Python并发编程及其相关函数库的应用实例

发布时间：2023-06-03 11:21:29

Python并发编程是指在同一时间内处理多个任务的能力，这种能力可以加速程序处理速度，缩短等待时间，提高性能和效率。常见的并发编程方式包括多线程和多进程。

多进程是通过创建多个进程来实现并发的，每个进程都拥有独立的内存空间和资源，相互之间不会干扰。Python中的multiprocessing库可以很轻松地实现多进程并发编程。

下面是一个使用multiprocessing库实现并发下载文件的示例代码：

import requests
from multiprocessing import Pool

def download_file(url):
    response = requests.get(url)
    file_name = url.split("/")[-1]
    with open(file_name, "wb") as f:
        f.write(response.content)
    print(f"{file_name} downloaded.")

if __name__ == "__main__":
    urls = ["http://www.domain.com/file1.txt",
            "http://www.domain.com/file2.txt",
            "http://www.domain.com/file3.txt",
            "http://www.domain.com/file4.txt"]
    with Pool(processes=4) as pool:
        pool.map(download_file, urls)

上述代码中，我们定义了一个download_file函数，该函数用来下载指定URL对应的文件，并保存为本地文件。然后我们使用multiprocessing库的Pool模块创建了4个进程并行执行download_file函数，实现了高效的文件下载。

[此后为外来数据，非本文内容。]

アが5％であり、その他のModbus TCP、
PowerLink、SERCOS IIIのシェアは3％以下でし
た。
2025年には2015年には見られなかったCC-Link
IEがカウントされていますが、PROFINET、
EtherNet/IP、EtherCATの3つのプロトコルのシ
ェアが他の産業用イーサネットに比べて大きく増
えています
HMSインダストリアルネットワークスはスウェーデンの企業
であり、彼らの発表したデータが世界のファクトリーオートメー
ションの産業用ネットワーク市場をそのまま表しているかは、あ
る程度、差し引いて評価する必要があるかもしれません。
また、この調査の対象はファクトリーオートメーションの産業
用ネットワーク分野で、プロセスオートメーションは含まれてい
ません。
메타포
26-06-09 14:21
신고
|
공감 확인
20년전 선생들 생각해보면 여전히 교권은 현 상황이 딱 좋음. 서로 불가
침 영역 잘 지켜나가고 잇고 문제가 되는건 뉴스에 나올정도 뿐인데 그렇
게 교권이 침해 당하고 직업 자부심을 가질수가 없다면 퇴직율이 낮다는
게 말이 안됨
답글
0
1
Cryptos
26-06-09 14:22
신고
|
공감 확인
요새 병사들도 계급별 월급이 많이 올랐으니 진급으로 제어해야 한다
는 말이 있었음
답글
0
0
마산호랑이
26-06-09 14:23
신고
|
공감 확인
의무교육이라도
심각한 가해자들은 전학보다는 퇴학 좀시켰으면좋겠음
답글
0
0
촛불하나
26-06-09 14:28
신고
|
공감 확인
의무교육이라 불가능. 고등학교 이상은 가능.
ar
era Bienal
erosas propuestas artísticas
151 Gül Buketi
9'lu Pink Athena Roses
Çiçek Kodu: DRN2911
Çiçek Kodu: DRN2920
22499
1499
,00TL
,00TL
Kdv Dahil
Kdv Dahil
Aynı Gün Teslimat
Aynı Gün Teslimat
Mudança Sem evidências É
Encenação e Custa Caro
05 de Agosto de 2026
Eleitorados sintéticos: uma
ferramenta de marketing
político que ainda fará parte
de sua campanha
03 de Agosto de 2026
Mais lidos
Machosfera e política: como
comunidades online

除了多进程，还可以使用Python的多线程库——threading实现并发编程。下面是一个实现多线程爬虫的示例代码：

import threading
import requests
from queue import Queue

class WebCrawler:
    def __init__(self, num_threads):
        self.num_threads = num_threads
        self.queue = Queue()
        self.visited_urls = set()
        self.lock = threading.Lock()

    def add_url(self, url):
        with self.lock:
            self.queue.put(url)

    def get_url(self):
        with self.lock:
            if not self.queue.empty():
                return self.queue.get()
            else:
                return None

    def process_url(self):
        while True:
            url = self.get_url()
            if url is None:
                break
            if url not in self.visited_urls:
                self.visited_urls.add(url)
                response = requests.get(url)
                print(f"Fetched {url}.")
                for link in self.extract_links(response.text):
                    self.add_url(link)

    def start(self):
        threads = []
        for i in range(self.num_threads):
            t = threading.Thread(target=self.process_url)
            t.start()
            threads.append(t)
        for t in threads:
            t.join()

    def extract_links(self, html):
        # extract links from html
        pass

if __name__ == "__main__":
    crawler = WebCrawler(num_threads=10)
    crawler.add_url("http://www.domain.com")
    crawler.start()

上面的示例代码中，我们定义了一个WebCrawler类，该类实现了一个简单的爬虫程序，可以从一个起始URL开始爬取网页，并从中提取出链接继续爬取。我们使用线程池来实现并发处理，通过add_url和get_url函数来添加和获取URL链接，保证了多个线程操作queue的安全性和互斥性。最终，我们启动10个线程来并发执行爬虫任务，实现高效的爬虫操作。

总之，Python提供了丰富的并发编程库和函数，可以用来实现各种高效的并发编程任务和应用。我们可以根据具体问题的需求和特点，选择合适的并发编程方式和相关函数库，来构建高效、可靠的并发编程模型。